Secondo il regista Firas Zbib, il film è stato pensato come racconto, ma si è evoluto nel tempo. Il progetto originario prevedeva una decina di storie da girare all’interno della Siria. Poi la situazione è peggiorata e non era più possibile entrare in sicurezza nel Paese, né raggiungere i siriani che avrebbero dovuto prendere parte al film. “Alla fine, coloro che avrebbero dovuto fare le riprese sono diventati loro stessi i protagonisti, mentre le storie sono quelle che stavano filmando e vivendo allo stesso tempo”, afferma Zbib.
Nato dalla collaborazione tra il think thank arabo Menapolis e la casa di produzione no-profit Al-Share’, “Falso allarme” è stato proiettato ad Hamra per un pubblico ristretto, composto da siriani e libanesi legati in vario modo al film e ai suoi personaggi. Eppure, alla domanda se il documentario è “dei siriani, per i siriani”, i realizzatori rispondono di no.
“È un film per tutti”, dice il produttore esecutivo Marwan Maalouf. “È umano, perché racconta la storia di qualsiasi conflitto”. Zbib, invece, ha una posizione diversa: “Non mi importa chi sia il pubblico. Il film è stato fatto perché ci sono storie che credo meritino di essere raccontate”. È proprio questa duplice prospettiva – vivere la storia e, in quanto regista, sentire di doverla raccontare – che rende il documentario così profondo”.
In una lunga scena di “Falso Allarme”, Maha, giovane attivista, racconta di quando è tornata nelle strade di Aleppo dove suo marito Mustafa è stato ucciso. “Cercavo la sua anima”, dice. Piange, ma durante tutto il suo racconto, inspiegabilmente, sorride: “Pensavo, devo solo girarmi e lui ci sarà”.
Nonostante la presenza pervasive della morte, nel film ci sono immagini di gioia altrettanto potenti. Come rivela Hakwati, infatti, continuare a sorridere di fronte a tale orrore è diventato uno stile di vita. Uno degli aneddoti più divertenti riguarda l’origine del titolo: una donna sembrava dover partorire da un momento all’altro, così Hakwati e i suoi amici l’avevano accompagnata al più vicino ospedale da campo, sotto una pioggia di bombe. Dopo aver atteso con ansia per più di un’ora, riecco la donna col suo pancione: “Falso allarme”, disse lei alzando le spalle.
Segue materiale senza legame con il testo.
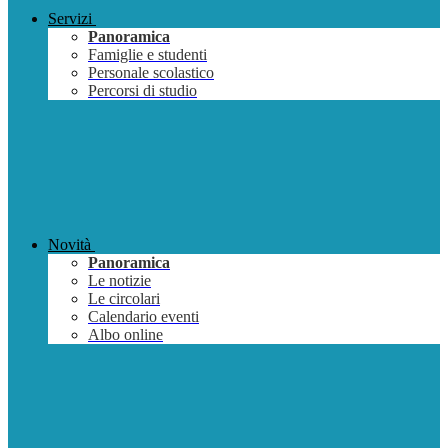
Servizi
Panoramica
Famiglie e studenti
Personale scolastico
Percorsi di studio
Novità
Panoramica
Le notizie
Le circolari
Calendario eventi
Albo online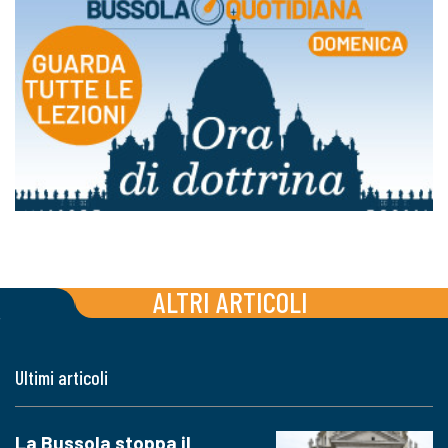
ALTRI ARTICOLI
Ultimi articoli
La Bussola stoppa il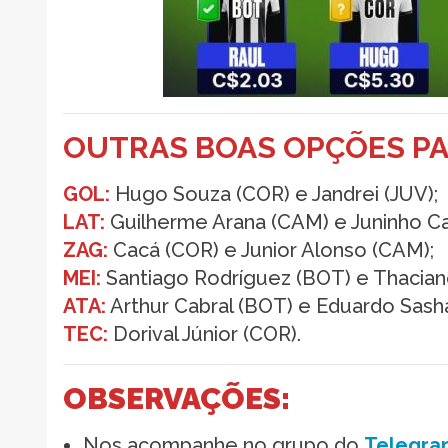
OUTRAS BOAS OPÇÕES PA
GOL:
Hugo Souza (COR) e Jandrei (JUV);
LAT:
Guilherme Arana (CAM) e Juninho Ca
ZAG:
Cacá (COR) e Junior Alonso (CAM);
MEI:
Santiago Rodríguez (BOT) e Thacian
ATA:
Arthur Cabral (BOT) e Eduardo Sash
TEC:
Dorival Júnior (COR).
OBSERVAÇÕES:
Nos acompanhe no grupo do
Telegra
Dovendo spiegare perché sia stata scelta proprio questa frase per rappresentare l’intero film, Hakwati prima si ferma a pensare, poi ride sommessamente: “Se fossi coraggioso, andrei dal regime e mi consegnerei dicendo che questa non è la mia rivoluzione. Siamo scesi in strada credendo nella vita, ma si è rivelato tutto una bugia. Sì, la rivoluzione è una bugia”.